Passage shown:
=-=-=-=-=
- Original author: Nicola Asuni
- Initial release: January 6, 2005
- Stable release: 6.10.1 / 21 November 2025; 43 days ago
- Repository: github.com/tecnickcom/tcpdf ;
- Written in: PHP
- Operating system: Cross-platform
- Type: Software Library
- License: LGPLv3
- Website: tcpdf.org

= TCPDF =

PHP library to generate PDF files

TCPDF is a free and open source software PHP class for generating PDF documents. TCPDF is the only PHP-based library that includes complete support for UTF-8 Unicode and right-to-left languages, including the bidirectional algorithm.

In 2009, TCPDF was one of the most active of over 200,000 projects hosted on SourceForge (best ranked 6th on 3 April 2010).

TCPDF is also one of the most used PHP libraries in the world, due to it being already included in the most popular PHP-based CMS and applications, including:
Joomla! 1.5,
Drupal,
Moodle,
phpMyAdmin,
Xoops,
ImpressCMS,
Jelix,
SugarCRM,
Symfony,
TYPO3,
Vtiger CRM,
Yii Framework,
CMS Made Simple,
DaDaBIK,
and many others.

Html2Pdf PHP script by Laurent Minguet is based on TCPDF v5.0.002. This library allows generating PDF documents specified via a subset of html without learning underlying TCPDF api.

The TCPDF class was originally derived in 2002 from the public domain FPDF class written by Olivier Plathey but now has been almost entirely rewritten and hundreds of new features added.

==Features==
- no external libraries are required for the basic functions;
- all standard page formats, custom page formats, custom margins and units of measure;
- UTF-8 Unicode and right-to-left languages;
- TrueTypeUnicode, OpenTypeUnicode, TrueType, OpenType, Type 1 and CID-0 fonts;
- font subsetting;
- methods to publish some XHTML + CSS code, JavaScript and Forms;
- images, graphic (geometric figures) and transformation methods;
- supports JPEG, PNG and SVG images natively, all images supported by GD Graphics Library and all images supported via ImageMagick.
=-=-=-=-=
Data for review:
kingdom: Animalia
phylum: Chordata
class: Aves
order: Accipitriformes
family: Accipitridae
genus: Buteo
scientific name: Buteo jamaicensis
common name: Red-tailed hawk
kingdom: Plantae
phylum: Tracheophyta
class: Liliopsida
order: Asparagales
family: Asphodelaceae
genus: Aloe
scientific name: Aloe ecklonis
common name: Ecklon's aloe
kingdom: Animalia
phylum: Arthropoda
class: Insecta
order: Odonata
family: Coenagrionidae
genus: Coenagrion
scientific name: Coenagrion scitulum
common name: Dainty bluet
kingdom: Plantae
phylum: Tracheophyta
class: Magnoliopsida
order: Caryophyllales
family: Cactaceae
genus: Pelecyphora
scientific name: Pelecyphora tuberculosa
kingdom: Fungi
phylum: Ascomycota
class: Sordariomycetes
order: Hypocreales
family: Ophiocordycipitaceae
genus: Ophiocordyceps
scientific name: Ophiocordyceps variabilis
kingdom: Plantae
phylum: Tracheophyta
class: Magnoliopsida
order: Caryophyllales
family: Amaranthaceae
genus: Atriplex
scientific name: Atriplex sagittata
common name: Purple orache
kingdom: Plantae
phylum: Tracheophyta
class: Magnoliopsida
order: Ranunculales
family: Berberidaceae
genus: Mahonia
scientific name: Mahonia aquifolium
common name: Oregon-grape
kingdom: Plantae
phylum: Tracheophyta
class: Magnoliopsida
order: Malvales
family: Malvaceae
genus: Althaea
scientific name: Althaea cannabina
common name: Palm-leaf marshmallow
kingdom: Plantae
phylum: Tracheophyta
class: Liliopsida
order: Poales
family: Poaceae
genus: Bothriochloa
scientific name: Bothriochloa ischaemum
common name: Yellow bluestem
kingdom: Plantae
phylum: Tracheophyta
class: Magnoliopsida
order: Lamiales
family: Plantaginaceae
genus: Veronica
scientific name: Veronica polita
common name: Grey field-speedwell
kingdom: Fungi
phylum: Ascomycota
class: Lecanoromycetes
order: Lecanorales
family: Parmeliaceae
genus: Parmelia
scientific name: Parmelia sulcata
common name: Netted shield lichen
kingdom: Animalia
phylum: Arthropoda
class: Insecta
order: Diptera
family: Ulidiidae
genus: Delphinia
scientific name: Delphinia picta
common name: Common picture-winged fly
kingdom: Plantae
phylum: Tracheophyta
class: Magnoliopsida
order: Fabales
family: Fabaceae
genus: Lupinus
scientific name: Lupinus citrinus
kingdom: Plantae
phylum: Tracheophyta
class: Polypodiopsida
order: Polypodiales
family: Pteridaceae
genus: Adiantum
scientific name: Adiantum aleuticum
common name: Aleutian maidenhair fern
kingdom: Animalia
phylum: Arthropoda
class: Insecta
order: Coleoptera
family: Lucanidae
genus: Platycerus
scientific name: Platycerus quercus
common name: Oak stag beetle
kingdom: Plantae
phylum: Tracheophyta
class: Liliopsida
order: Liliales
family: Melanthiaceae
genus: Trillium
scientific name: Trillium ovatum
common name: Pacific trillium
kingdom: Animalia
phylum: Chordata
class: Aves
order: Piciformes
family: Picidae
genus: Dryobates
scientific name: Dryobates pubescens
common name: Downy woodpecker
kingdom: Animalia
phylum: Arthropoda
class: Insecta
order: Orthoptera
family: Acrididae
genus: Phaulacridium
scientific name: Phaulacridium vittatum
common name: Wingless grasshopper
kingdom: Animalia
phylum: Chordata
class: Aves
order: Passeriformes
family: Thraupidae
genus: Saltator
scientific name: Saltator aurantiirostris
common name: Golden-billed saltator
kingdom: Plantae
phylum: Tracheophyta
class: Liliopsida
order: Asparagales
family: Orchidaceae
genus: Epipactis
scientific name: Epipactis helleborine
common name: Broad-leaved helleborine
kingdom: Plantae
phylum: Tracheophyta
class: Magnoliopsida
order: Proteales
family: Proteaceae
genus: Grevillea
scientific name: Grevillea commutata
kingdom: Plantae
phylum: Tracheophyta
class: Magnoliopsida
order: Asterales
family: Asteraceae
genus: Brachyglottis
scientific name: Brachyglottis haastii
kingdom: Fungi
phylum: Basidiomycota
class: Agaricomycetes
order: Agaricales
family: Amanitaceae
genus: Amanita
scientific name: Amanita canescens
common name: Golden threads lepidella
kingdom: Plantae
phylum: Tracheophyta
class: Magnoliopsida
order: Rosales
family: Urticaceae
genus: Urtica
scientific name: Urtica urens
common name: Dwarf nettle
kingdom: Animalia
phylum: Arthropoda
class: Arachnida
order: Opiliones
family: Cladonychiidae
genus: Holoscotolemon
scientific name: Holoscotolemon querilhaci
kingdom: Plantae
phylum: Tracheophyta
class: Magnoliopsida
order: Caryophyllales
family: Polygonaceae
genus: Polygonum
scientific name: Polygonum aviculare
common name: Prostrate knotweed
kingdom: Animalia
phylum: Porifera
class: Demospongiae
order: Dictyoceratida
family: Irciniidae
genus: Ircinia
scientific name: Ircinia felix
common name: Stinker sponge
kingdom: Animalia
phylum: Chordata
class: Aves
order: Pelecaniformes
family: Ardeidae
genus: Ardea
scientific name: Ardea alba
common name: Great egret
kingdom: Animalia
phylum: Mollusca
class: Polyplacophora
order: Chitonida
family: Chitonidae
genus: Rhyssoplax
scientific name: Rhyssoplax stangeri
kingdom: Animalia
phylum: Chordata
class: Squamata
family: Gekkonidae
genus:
=-=-=-=-=
Things to do:
- a) List the font types that the TCPDF article says the library supports.
- b) Resume the TCPDF article after its final feature item by extending the features list.

Answers for each item:
- a) TrueTypeUnicode, OpenTypeUnicode, TrueType, OpenType, Type 1, CID-0

- b)
- 1D and 2D barcodes: CODE 39, ANSI MH10.8M-1983, USD-3, 3 of 9, CODE 93, USS-93, Standard 2 of 5, Interleaved 2 of 5, CODE 128 A/B/C, 2 and 5 Digits UPC-Based Extension, EAN 8, EAN 13, UPC-A, UPC-E, MSI, POSTNET, PLANET, RMS4CC (Royal Mail 4-state Customer Code), CBC (Customer Bar Code), KIX (Klant index - Customer index), Intelligent Mail Barcode, Onecode, USPS-B-3200, CODABAR, CODE 11, PHARMACODE, PHARMACODE TWO-TRACKS, Data Matrix, QR code, PDF417;
- ICC profiles, Grayscale, RGB, CMYK, Spot Colors and Transparencies;
- automatic page header and footer management;
- document encryption up to 256 bit and digital signature certification;
- transactions to UNDO commands;
- PDF annotations, including hyperlinks, text and file attachments;
- text rendering modes (fill, stroke and clipping);
- multiple columns mode;
- no-write page regions;
- bookmarks and table of content;
- text hyphenation;
- text stretching and spacing (tracking/kerning);
- automatic page break, line break and text alignments including justification;
- automatic page numbering and page groups;
- move and delete pages;
- page compression (requires php-zlib extension);
- XOBject templates;
- PDF/A-1b (ISO 19005-1:2005) support.